It was a wonder Romelu Lukaku managed to open the scoring against CSKA Moscow. “He hardly moves,” said Michael Owen before
Manchester United’s crushing 4-1 victory, “but because he’s so big and powerful, he just barges people out of the way.”
When evidence to the contrary was provided within four minutes – Lukaku collecting possession in his own half, playing a sublime through ball into the path of Anthony Martial with his weaker foot and racing into the penalty area to convert the subsequent cross – Owen read from the same tired script.
“I don’t think he does much,” said the pundit at half-time, describing a goal where, again, the striker won the ball in his own half, released a player down the wing with a perfectly weighted pass, then burst into the penalty area to score.
Considering all Wayne Rooney had to do in his later years to earn praise in this same shirt was amble back into midfield and launch an angled pass out of play for a throw-in, Lukaku has every right to feel aggrieved. This is a player whose immense talent is being misinterpreted and summarised in the same terms with each passing game: Big, strong, power.
As they have been all season, three other words were far more apt against CSKA: Intelligent, incisive, incredible. Lukaku did indeed bully the home defence, but only in the same way a child genius would outsmart a rather more dim classmate.
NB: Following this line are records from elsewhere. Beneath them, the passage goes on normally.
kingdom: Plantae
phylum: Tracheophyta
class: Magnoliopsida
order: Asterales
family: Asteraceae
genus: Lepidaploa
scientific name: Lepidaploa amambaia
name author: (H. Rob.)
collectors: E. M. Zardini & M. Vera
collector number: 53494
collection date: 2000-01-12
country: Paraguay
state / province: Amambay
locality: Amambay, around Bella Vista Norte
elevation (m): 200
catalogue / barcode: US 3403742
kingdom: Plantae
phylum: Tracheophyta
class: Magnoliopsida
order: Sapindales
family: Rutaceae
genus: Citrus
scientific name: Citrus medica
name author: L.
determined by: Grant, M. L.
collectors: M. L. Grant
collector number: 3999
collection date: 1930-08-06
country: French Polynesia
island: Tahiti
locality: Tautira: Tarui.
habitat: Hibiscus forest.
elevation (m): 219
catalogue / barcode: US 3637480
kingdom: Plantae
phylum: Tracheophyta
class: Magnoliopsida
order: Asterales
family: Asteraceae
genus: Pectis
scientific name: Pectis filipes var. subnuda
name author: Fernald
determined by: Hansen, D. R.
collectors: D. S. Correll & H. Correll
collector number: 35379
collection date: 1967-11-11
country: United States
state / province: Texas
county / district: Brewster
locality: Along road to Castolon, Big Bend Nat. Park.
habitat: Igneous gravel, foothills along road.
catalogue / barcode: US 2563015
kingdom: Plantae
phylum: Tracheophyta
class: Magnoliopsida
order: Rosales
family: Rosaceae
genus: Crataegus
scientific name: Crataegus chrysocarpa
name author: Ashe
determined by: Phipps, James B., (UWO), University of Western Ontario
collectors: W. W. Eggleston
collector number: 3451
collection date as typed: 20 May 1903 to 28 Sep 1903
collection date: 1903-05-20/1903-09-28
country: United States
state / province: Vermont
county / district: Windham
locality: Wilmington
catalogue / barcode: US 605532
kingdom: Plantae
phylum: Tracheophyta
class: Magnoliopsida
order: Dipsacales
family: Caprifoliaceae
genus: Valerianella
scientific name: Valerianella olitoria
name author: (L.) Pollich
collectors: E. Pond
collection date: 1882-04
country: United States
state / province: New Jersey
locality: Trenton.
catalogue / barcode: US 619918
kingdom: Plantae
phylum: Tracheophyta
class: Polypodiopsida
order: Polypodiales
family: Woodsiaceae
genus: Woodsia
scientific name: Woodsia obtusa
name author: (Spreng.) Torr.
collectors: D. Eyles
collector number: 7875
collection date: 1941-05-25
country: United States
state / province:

The Belgian out-thought this haphazard defence more than he out-fought them.
Lukaku was eager to get straight down to business in Moscow, for there rarely is any waffle with the Belgian, but Martial revelled in the foreplay. He bamboozled this defence, using every weapon in his significant arsenal to exact punishment. Only one player made more crosses (3), and no-one completed more dribbles (6). Five chances were created; two were converted.